KION Group Q1 2025 slides: Order intake rises 11% while revenue dips amid efficiency push

Published 30/04/2025, 07:08
KION Group Q1 2025 slides: Order intake rises 11% while revenue dips amid efficiency push

Introduction & Market Context

KION Group AG (ETR:KGX) presented its Q1 2025 financial results on April 30, 2025, describing a "good start to the year" despite mixed performance metrics. The industrial truck and supply chain solutions provider reported results amid what it characterized as "increasing global geopolitical uncertainties" that have intensified risks to the company’s value chain and markets.

The company’s stock closed at €36.16 on April 29, 2025, representing a 1.47% decline ahead of the earnings presentation. Despite this recent dip, KION shares have shown strong momentum in 2025, with year-to-date returns of nearly 24% according to previous reports.

Quarterly Performance Highlights

KION reported a notable 11% year-over-year increase in order intake to €2.7 billion for Q1 2025, while revenue declined slightly by 2% to €2.8 billion. The company’s adjusted EBIT fell 14% to €196 million, resulting in an adjusted EBIT margin of 7.0%, down 90 basis points from the previous year.

The quarter’s results were significantly impacted by €191 million in expenses related to an efficiency program, which contributed to a negative EPS of -€0.36 compared to €0.83 in the same period last year.

As shown in the following comprehensive overview of key financial metrics:

Service revenue continues to be a bright spot for KION, accounting for 49% of total revenue in Q1 2025. This reflects the company’s ongoing strategy to build recurring revenue streams alongside its equipment sales.

Segment Performance Analysis

KION’s performance showed a clear divergence between its two main business segments. The Industrial Trucks & Services (ITS) segment, which includes forklifts and warehouse equipment, reported a 9% increase in order intake to €1.96 billion, but saw its adjusted EBIT decline by 23% to €186 million. This resulted in an adjusted EBIT margin of 8.8%, down 240 basis points year-over-year.

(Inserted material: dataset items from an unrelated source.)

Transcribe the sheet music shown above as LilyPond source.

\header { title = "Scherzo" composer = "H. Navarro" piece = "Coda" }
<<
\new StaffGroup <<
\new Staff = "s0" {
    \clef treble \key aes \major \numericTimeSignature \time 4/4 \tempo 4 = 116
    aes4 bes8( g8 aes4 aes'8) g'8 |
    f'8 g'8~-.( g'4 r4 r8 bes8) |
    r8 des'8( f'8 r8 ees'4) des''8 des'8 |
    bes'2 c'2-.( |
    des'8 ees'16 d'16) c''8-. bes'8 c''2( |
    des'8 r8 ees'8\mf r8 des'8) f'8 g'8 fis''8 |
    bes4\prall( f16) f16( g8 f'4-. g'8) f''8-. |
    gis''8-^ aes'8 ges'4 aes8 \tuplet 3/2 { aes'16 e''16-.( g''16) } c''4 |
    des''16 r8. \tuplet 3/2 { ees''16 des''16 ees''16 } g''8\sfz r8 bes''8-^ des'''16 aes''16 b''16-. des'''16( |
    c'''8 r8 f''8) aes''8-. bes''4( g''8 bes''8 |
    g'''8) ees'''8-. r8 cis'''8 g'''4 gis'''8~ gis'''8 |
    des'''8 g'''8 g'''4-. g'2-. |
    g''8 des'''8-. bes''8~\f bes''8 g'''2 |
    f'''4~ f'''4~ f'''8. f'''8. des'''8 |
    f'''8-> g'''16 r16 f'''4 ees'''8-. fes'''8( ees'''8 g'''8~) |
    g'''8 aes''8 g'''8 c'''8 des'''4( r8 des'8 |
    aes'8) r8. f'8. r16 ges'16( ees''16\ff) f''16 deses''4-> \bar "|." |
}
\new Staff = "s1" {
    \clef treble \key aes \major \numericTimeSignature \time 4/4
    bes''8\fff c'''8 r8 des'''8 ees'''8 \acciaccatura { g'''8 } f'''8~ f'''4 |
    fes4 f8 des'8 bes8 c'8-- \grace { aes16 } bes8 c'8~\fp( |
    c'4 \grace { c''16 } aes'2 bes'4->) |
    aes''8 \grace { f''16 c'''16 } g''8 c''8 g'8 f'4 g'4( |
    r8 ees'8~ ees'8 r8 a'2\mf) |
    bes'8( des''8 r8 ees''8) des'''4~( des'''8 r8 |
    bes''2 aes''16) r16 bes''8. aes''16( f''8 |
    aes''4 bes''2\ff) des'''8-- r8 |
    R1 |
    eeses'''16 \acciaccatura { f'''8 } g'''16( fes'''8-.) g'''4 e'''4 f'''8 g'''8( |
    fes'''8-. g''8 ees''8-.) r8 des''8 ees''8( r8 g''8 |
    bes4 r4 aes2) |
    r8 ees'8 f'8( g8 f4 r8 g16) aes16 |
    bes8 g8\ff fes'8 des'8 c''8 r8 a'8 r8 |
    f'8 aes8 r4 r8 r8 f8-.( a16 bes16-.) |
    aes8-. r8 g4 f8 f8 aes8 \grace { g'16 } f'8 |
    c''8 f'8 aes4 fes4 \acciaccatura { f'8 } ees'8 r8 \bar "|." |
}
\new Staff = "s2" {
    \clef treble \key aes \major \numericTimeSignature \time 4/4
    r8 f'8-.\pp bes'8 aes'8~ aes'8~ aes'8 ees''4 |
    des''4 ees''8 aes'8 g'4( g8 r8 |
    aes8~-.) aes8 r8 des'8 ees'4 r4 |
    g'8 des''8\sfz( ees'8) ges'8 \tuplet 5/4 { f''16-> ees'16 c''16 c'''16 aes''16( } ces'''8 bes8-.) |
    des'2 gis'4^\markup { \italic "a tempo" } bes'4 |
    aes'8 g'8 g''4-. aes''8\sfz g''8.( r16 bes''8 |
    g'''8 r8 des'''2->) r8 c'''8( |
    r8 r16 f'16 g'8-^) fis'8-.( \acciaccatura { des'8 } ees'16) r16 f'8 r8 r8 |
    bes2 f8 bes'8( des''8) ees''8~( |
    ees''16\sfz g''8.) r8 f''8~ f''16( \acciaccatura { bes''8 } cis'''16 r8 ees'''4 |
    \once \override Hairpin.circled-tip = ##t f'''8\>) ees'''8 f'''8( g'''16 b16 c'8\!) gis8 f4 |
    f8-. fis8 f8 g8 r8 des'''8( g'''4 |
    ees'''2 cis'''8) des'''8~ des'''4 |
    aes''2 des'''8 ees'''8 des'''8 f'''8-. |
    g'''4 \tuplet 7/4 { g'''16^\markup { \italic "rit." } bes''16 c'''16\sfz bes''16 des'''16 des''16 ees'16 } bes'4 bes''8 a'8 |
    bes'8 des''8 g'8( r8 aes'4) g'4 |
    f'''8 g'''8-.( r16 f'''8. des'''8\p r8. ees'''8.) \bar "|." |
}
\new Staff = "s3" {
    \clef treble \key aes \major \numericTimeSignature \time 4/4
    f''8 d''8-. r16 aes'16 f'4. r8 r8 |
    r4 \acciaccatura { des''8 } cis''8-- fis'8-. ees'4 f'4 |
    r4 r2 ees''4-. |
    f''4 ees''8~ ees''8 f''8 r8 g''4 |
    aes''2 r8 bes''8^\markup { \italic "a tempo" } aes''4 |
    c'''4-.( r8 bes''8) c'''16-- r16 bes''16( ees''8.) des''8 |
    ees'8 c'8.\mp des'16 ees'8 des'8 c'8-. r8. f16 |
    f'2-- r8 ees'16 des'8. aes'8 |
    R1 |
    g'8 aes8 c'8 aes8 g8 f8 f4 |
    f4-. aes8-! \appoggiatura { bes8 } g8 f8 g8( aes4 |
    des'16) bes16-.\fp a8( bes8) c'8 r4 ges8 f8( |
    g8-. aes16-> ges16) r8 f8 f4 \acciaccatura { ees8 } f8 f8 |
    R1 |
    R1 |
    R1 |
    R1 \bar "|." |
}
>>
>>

The company attributed the ITS segment’s profitability decline primarily to lower volumes, though it noted that order intake in units increased year-over-year despite typical seasonal effects.

The ITS segment’s detailed performance is illustrated here:

In contrast, the Supply Chain Solutions (SCS) segment, which focuses on warehouse automation and software, demonstrated remarkable improvement in profitability. Despite a 4% decline in revenue to €688 million, the segment’s adjusted EBIT nearly doubled (+98%) to €36 million, resulting in an adjusted EBIT margin of 5.3%, up 270 basis points year-over-year.

The SCS segment benefited significantly from strong growth in its service business, with service revenue increasing by 14% year-over-year. E-commerce represented 42% of the segment’s order intake.

The following chart details the SCS segment’s performance:

The consolidated view of KION’s financial performance highlights the company’s overall position:

Financial Position and Cash Flow

KION reported free cash flow of €30 million in Q1 2025, down €36 million from the previous year. The company noted that cash flow was impacted by the usual seasonal increase in net working capital, though higher provisions for the efficiency program (not cash-effective in Q1) more than compensated for the payout of bonuses related to the prior year.

The company’s leverage ratios remained stable despite a slight increase in net financial debt to €949 million as of March 31, 2025. The total leverage ratio stood at 1.3x, which KION described as unchanged from the previous period.

The following chart illustrates the progression from EBIT to free cash flow:

Outlook and Strategic Initiatives

KION confirmed its outlook for fiscal year 2025, projecting group revenue between €10.9 billion and €11.7 billion, and adjusted EBIT between €720 million and €870 million. This guidance is consistent with what the company previously communicated in its Q4 2024 results.

The company characterized 2025 as a "look-through" year for the ITS segment while expecting the SCS segment to improve further through self-help measures. KION remains committed to its 2027 targets, which include achieving an adjusted EBIT margin greater than 10%.

At industry trade fairs during Q1, KION showcased its innovations in physical AI and mobile automation solutions. The company presented an AI Control Tower at NVIDIA (NASDAQ:NVDA) GTC in San José and featured innovative Supply Chain Solutions at ProMat in Chicago, highlighting its continued focus on technological advancement.

The detailed outlook for fiscal year 2025 is presented here:

KION’s key takeaways emphasize the company’s preparedness for shifting geopolitical scenarios and its continued innovation in AI and automation solutions:

While KION faces challenges in its ITS segment and has incurred significant expenses for its efficiency program, the company’s strong order intake and improved performance in the SCS segment suggest potential for recovery as the year progresses. The confirmation of its full-year outlook indicates management’s confidence in achieving its financial targets despite the mixed start to 2025.